Borderline personality disorder (BPD)
Borderline personality disorder (BPD) is a disorder associated with neurodevelopment. It is thought to be the result of the interaction between biologically determined vulnerability and a series of stressful environmental circumstances that compromise an individual’s emotional maturation process. During adolescence, the person demonstrates a lower capacity to manage negative emotions than might be expected for their age and develops a pattern of interpersonal relationships characterised by instability and dependence. In this context, behaviours begin to manifest themselves that show little ability to adapt in order to control discomfort, such as self-harm or drug use, which have a negative effect on the way the person functions at different levels: family relationships, academic performance, affective life and social life. In addition, early manifestations of BPD tend to be associated with greater impulsiveness, meaning that the risk of suicidal behaviour is very high. Left untreated, the evolution of the disorder throughout life is associated with significant deficiencies at all levels and will require more complex therapeutic approaches compared to those that may be applied in adolescents or young adults.

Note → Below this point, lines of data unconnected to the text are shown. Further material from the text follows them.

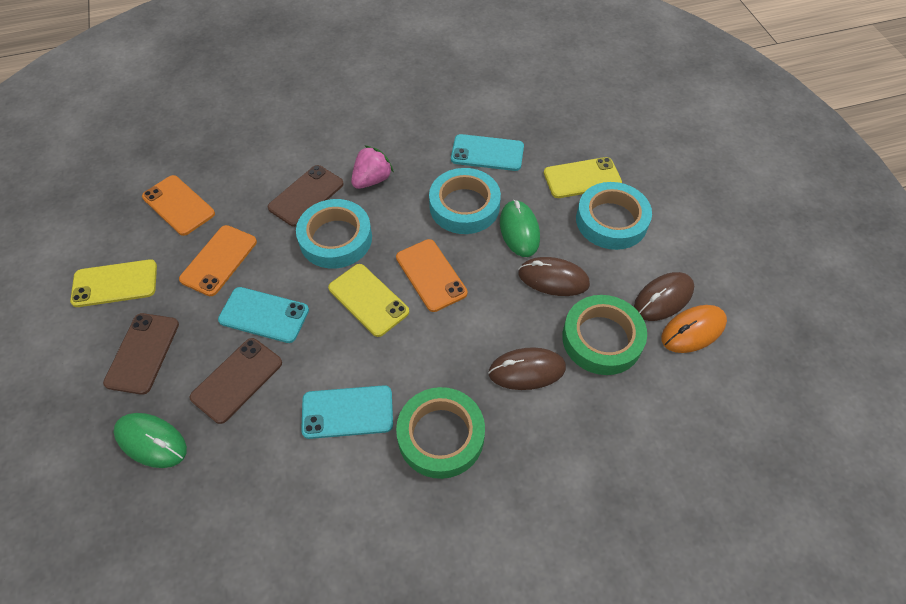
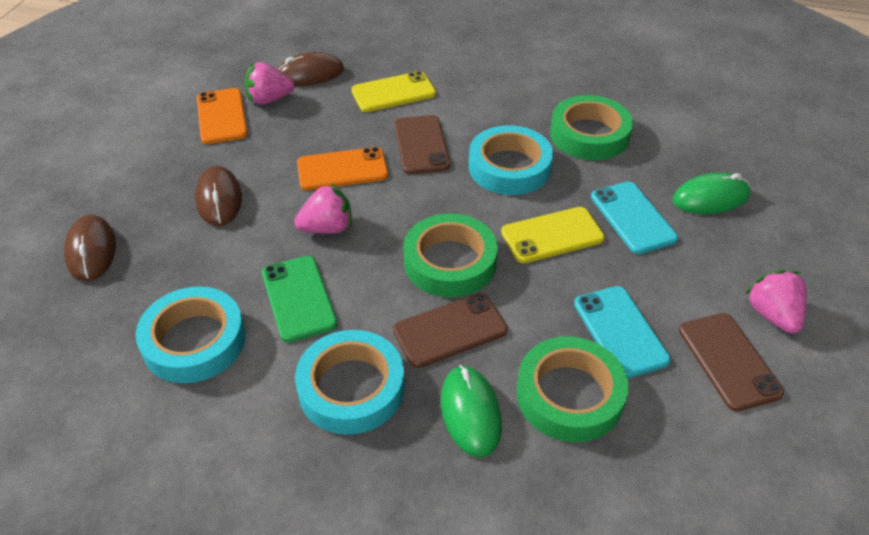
green phone: 0 -> 1
green tape: 2 -> 3
orange mouse: 1 -> 0
orange phone: 3 -> 2
pink strawberry: 1 -> 3
turquoise phone: 3 -> 2
yellow phone: 3 -> 2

The psychopathology of BPD can be placed into three clinical groups according to the diagnostic criteria of the disorder:
1. Emotional dysregulation, which includes affective instability, inappropriate anger and fear of abandonment.

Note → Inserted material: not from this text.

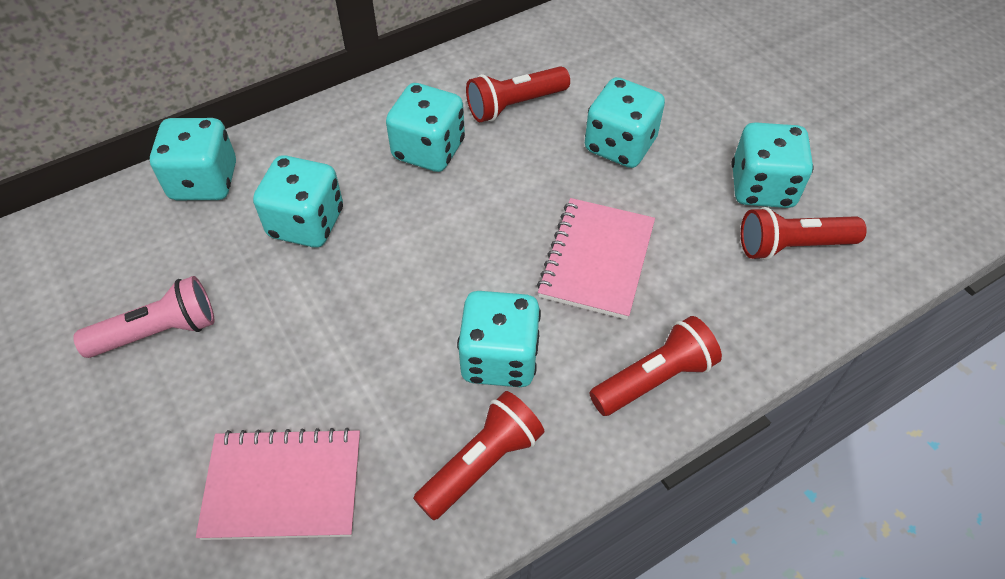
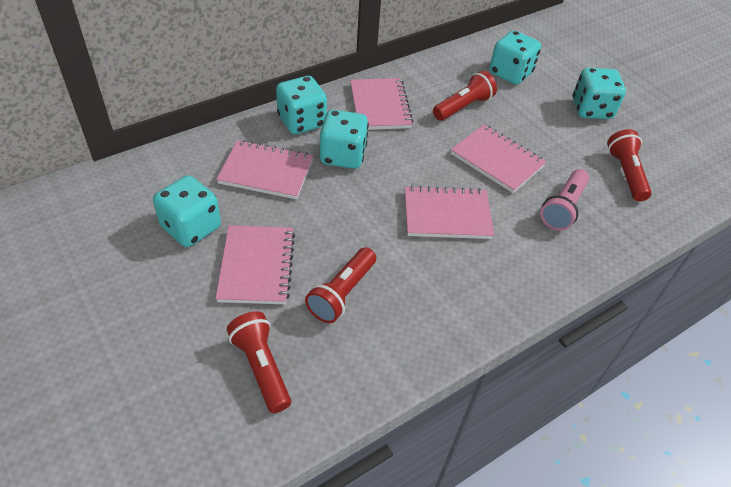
pink notebook: 2 -> 5
turquoise dice: 6 -> 5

2. Altered relationships, which include unstable relationships, change of identity, chronic feelings of emptiness and cognitive alterations related to stress.
3. Behavioural dysregulation, which includes self-harming and impulsive behaviour in at least two adaptive areas.
How is affected by the condition?
The prevalence of BPD in the general adult population is between 1.4% and 5.9%, making it the most diagnosed Personality Disorder (PD) at the different healthcare levels. Among adolescents, BPD has a prevalence of between 0.7 and 2.7%. Females are more frequently diagnosed with BPD. Males with BPD are often diagnosed with other disorders in error and thus there is not thought to be any real difference between the sexes.
Diagnosis is based on clinical criteria identified during a strict medical history conducted by specialists. It is important to identify the presence of dysfunctional personal traits from adolescence or early adulthood. It is advisable to supplement the medical history with structured interviews to explore the psychopathology of the BPD as well as the other PDs and psychopathological disorders of a similar clinical nature, to make a differential diagnosis and to be able to treat it properly.
The treatment of choice is psychotherapeutic. Psychopharmaceuticals, especially atypical antipsychotics, increase the efficacy of psychotherapy by facilitating patient control. There are psychotherapies specifically designed to treat BPD, such as dialectical behaviour therapy (DBT), mentalisation based treatment and transference focused psychotherapy. The aim of these therapies is to improve the capacity to manage negative emotions and interpersonal relationships.
Clinical history. Structured psychopathology interview. Neuropsychological examination. Blood test and urinalysis. Vital signs and anthropometric measurements.
Early identification and treatment of behaviours or disorders associated with a greater risk of developing BPD are important, such as self-harming or Attention Deficit Hyperactivity Disorder (ADHD). Strategies aimed at avoiding drug and alcohol consumption should be explored, as these are the main factors contributing to a poor prognosis in BPD. Adults with a long history of BPD should work towards preventing deterioration of psychosocial functioning.